[WHAT TO DO]
Rewrite the lines below with "absolute pixels" changed to "image pixels" wherever it occurs, leaving everything else untouched.

[GIVEN RECORDS]
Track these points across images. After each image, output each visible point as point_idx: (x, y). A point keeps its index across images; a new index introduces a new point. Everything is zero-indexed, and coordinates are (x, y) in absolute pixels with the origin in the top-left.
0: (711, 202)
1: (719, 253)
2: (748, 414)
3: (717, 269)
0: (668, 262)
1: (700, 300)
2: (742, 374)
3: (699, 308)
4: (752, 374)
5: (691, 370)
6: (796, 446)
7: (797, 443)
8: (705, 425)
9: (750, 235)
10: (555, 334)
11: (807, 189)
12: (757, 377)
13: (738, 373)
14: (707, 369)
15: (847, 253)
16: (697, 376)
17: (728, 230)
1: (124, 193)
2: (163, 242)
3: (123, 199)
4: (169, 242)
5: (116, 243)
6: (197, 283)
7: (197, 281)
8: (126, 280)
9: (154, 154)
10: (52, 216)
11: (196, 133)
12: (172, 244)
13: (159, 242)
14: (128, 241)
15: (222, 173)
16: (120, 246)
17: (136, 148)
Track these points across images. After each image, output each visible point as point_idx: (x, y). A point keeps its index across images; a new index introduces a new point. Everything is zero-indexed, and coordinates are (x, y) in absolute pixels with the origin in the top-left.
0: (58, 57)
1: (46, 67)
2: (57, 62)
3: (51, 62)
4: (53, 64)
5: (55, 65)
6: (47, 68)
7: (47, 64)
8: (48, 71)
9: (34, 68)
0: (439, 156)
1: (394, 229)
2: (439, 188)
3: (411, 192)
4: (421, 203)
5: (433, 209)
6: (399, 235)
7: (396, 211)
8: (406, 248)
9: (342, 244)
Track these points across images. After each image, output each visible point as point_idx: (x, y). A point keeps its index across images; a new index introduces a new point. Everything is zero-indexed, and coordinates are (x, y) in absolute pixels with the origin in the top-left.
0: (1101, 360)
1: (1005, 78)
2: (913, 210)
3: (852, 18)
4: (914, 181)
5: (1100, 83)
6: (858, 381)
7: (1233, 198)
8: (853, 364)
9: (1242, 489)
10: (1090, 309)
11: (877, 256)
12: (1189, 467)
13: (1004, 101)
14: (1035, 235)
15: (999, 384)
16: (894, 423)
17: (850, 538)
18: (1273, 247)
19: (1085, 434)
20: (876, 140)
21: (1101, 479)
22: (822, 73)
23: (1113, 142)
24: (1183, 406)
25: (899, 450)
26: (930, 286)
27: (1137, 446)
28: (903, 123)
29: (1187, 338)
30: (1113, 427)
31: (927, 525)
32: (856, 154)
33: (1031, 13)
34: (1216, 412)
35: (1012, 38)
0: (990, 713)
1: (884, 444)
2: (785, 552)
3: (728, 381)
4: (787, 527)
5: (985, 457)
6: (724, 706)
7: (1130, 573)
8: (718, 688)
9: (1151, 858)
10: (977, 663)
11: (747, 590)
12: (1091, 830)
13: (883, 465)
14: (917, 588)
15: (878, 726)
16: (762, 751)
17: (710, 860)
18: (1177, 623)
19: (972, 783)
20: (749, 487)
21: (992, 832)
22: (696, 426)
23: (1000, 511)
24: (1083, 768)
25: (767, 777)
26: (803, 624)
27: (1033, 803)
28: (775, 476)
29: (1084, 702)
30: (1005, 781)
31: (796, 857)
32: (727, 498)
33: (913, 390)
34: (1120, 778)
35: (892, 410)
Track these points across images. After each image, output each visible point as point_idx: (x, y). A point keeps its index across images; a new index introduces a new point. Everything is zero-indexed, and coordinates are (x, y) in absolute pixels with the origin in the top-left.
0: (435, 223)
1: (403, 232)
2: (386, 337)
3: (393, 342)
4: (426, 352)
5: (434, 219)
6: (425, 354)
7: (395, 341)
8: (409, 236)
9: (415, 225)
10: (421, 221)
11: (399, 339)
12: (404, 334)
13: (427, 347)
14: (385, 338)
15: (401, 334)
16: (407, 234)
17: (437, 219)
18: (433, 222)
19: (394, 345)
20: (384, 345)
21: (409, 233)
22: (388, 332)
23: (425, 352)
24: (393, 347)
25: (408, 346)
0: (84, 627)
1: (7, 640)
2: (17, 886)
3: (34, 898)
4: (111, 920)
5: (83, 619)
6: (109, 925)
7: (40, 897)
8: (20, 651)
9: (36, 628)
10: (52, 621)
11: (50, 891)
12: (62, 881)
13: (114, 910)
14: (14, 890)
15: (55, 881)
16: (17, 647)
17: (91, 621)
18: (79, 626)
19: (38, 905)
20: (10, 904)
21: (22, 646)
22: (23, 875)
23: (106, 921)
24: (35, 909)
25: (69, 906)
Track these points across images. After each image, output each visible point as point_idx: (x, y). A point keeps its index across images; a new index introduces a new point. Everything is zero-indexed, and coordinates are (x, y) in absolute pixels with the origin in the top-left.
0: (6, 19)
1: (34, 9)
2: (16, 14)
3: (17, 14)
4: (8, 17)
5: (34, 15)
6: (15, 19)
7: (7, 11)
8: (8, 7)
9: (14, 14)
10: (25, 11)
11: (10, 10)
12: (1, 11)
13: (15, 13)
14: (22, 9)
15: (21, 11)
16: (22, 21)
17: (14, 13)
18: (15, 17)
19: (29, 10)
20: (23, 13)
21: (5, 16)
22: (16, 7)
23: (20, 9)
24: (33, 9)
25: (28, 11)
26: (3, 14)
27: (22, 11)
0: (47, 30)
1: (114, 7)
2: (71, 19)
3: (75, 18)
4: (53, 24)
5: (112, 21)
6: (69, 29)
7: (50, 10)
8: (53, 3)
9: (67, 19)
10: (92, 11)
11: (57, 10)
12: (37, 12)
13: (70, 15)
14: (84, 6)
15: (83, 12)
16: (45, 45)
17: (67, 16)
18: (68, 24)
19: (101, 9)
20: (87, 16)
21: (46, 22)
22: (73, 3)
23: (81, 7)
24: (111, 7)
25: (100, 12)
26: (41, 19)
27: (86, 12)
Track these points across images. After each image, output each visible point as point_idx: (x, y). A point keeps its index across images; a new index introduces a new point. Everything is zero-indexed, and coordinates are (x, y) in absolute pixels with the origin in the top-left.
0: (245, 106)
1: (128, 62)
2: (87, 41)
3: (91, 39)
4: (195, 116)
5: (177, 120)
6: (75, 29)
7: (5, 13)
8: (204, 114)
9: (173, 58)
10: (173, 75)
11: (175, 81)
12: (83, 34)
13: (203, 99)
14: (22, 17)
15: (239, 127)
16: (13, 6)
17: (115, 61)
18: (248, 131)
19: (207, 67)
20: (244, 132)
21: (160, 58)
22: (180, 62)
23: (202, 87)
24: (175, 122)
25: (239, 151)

[RESULT FOR THIS TASK]
Track these points across images. After each image, output each visible point as point_idx: (x, y). A point keeps its index across images; a new index introduces a new point. Everything is zero-indexed, and coordinates are (x, y) in image pixels with the origin in the top-left.
0: (711, 202)
1: (719, 253)
2: (748, 414)
3: (717, 269)
0: (668, 262)
1: (700, 300)
2: (742, 374)
3: (699, 308)
4: (752, 374)
5: (691, 370)
6: (796, 446)
7: (797, 443)
8: (705, 425)
9: (750, 235)
10: (555, 334)
11: (807, 189)
12: (757, 377)
13: (738, 373)
14: (707, 369)
15: (847, 253)
16: (697, 376)
17: (728, 230)
1: (124, 193)
2: (163, 242)
3: (123, 199)
4: (169, 242)
5: (116, 243)
6: (197, 283)
7: (197, 281)
8: (126, 280)
9: (154, 154)
10: (52, 216)
11: (196, 133)
12: (172, 244)
13: (159, 242)
14: (128, 241)
15: (222, 173)
16: (120, 246)
17: (136, 148)
Track these points across images. After each image, output each visible point as point_idx: (x, y). A point keeps its index across images; a new index introduces a new point. Everything is zero-indexed, and coordinates are (x, y) in image pixels with the origin in the top-left.
0: (58, 57)
1: (46, 67)
2: (57, 62)
3: (51, 62)
4: (53, 64)
5: (55, 65)
6: (47, 68)
7: (47, 64)
8: (48, 71)
9: (34, 68)
0: (439, 156)
1: (394, 229)
2: (439, 188)
3: (411, 192)
4: (421, 203)
5: (433, 209)
6: (399, 235)
7: (396, 211)
8: (406, 248)
9: (342, 244)
Track these points across images. After each image, output each visible point as point_idx: (x, y). A point keeps its index across images; a new index introduces a new point. Everything is zero-indexed, and coordinates are (x, y) in image pixels with the origin in the top-left.
0: (1101, 360)
1: (1005, 78)
2: (913, 210)
3: (852, 18)
4: (914, 181)
5: (1100, 83)
6: (858, 381)
7: (1233, 198)
8: (853, 364)
9: (1242, 489)
10: (1090, 309)
11: (877, 256)
12: (1189, 467)
13: (1004, 101)
14: (1035, 235)
15: (999, 384)
16: (894, 423)
17: (850, 538)
18: (1273, 247)
19: (1085, 434)
20: (876, 140)
21: (1101, 479)
22: (822, 73)
23: (1113, 142)
24: (1183, 406)
25: (899, 450)
26: (930, 286)
27: (1137, 446)
28: (903, 123)
29: (1187, 338)
30: (1113, 427)
31: (927, 525)
32: (856, 154)
33: (1031, 13)
34: (1216, 412)
35: (1012, 38)
0: (990, 713)
1: (884, 444)
2: (785, 552)
3: (728, 381)
4: (787, 527)
5: (985, 457)
6: (724, 706)
7: (1130, 573)
8: (718, 688)
9: (1151, 858)
10: (977, 663)
11: (747, 590)
12: (1091, 830)
13: (883, 465)
14: (917, 588)
15: (878, 726)
16: (762, 751)
17: (710, 860)
18: (1177, 623)
19: (972, 783)
20: (749, 487)
21: (992, 832)
22: (696, 426)
23: (1000, 511)
24: (1083, 768)
25: (767, 777)
26: (803, 624)
27: (1033, 803)
28: (775, 476)
29: (1084, 702)
30: (1005, 781)
31: (796, 857)
32: (727, 498)
33: (913, 390)
34: (1120, 778)
35: (892, 410)
Track these points across images. After each image, output each visible point as point_idx: (x, y). A point keeps its index across images; a new index introduces a new point. Everything is zero-indexed, and coordinates are (x, y) in image pixels with the origin in the top-left.
0: (435, 223)
1: (403, 232)
2: (386, 337)
3: (393, 342)
4: (426, 352)
5: (434, 219)
6: (425, 354)
7: (395, 341)
8: (409, 236)
9: (415, 225)
10: (421, 221)
11: (399, 339)
12: (404, 334)
13: (427, 347)
14: (385, 338)
15: (401, 334)
16: (407, 234)
17: (437, 219)
18: (433, 222)
19: (394, 345)
20: (384, 345)
21: (409, 233)
22: (388, 332)
23: (425, 352)
24: (393, 347)
25: (408, 346)
0: (84, 627)
1: (7, 640)
2: (17, 886)
3: (34, 898)
4: (111, 920)
5: (83, 619)
6: (109, 925)
7: (40, 897)
8: (20, 651)
9: (36, 628)
10: (52, 621)
11: (50, 891)
12: (62, 881)
13: (114, 910)
14: (14, 890)
15: (55, 881)
16: (17, 647)
17: (91, 621)
18: (79, 626)
19: (38, 905)
20: (10, 904)
21: (22, 646)
22: (23, 875)
23: (106, 921)
24: (35, 909)
25: (69, 906)
Track these points across images. After each image, output each visible point as point_idx: (x, y). A point keeps its index across images; a new index introduces a new point. Everything is zero-indexed, and coordinates are (x, y) in image pixels with the origin in the top-left.
0: (6, 19)
1: (34, 9)
2: (16, 14)
3: (17, 14)
4: (8, 17)
5: (34, 15)
6: (15, 19)
7: (7, 11)
8: (8, 7)
9: (14, 14)
10: (25, 11)
11: (10, 10)
12: (1, 11)
13: (15, 13)
14: (22, 9)
15: (21, 11)
16: (22, 21)
17: (14, 13)
18: (15, 17)
19: (29, 10)
20: (23, 13)
21: (5, 16)
22: (16, 7)
23: (20, 9)
24: (33, 9)
25: (28, 11)
26: (3, 14)
27: (22, 11)
0: (47, 30)
1: (114, 7)
2: (71, 19)
3: (75, 18)
4: (53, 24)
5: (112, 21)
6: (69, 29)
7: (50, 10)
8: (53, 3)
9: (67, 19)
10: (92, 11)
11: (57, 10)
12: (37, 12)
13: (70, 15)
14: (84, 6)
15: (83, 12)
16: (45, 45)
17: (67, 16)
18: (68, 24)
19: (101, 9)
20: (87, 16)
21: (46, 22)
22: (73, 3)
23: (81, 7)
24: (111, 7)
25: (100, 12)
26: (41, 19)
27: (86, 12)
Track these points across images. After each image, output each visible point as point_idx: (x, y). A point keeps its index across images; a new index introduces a new point. Everything is zero-indexed, and coordinates are (x, y) in image pixels with the origin in the top-left.
0: (245, 106)
1: (128, 62)
2: (87, 41)
3: (91, 39)
4: (195, 116)
5: (177, 120)
6: (75, 29)
7: (5, 13)
8: (204, 114)
9: (173, 58)
10: (173, 75)
11: (175, 81)
12: (83, 34)
13: (203, 99)
14: (22, 17)
15: (239, 127)
16: (13, 6)
17: (115, 61)
18: (248, 131)
19: (207, 67)
20: (244, 132)
21: (160, 58)
22: (180, 62)
23: (202, 87)
24: (175, 122)
25: (239, 151)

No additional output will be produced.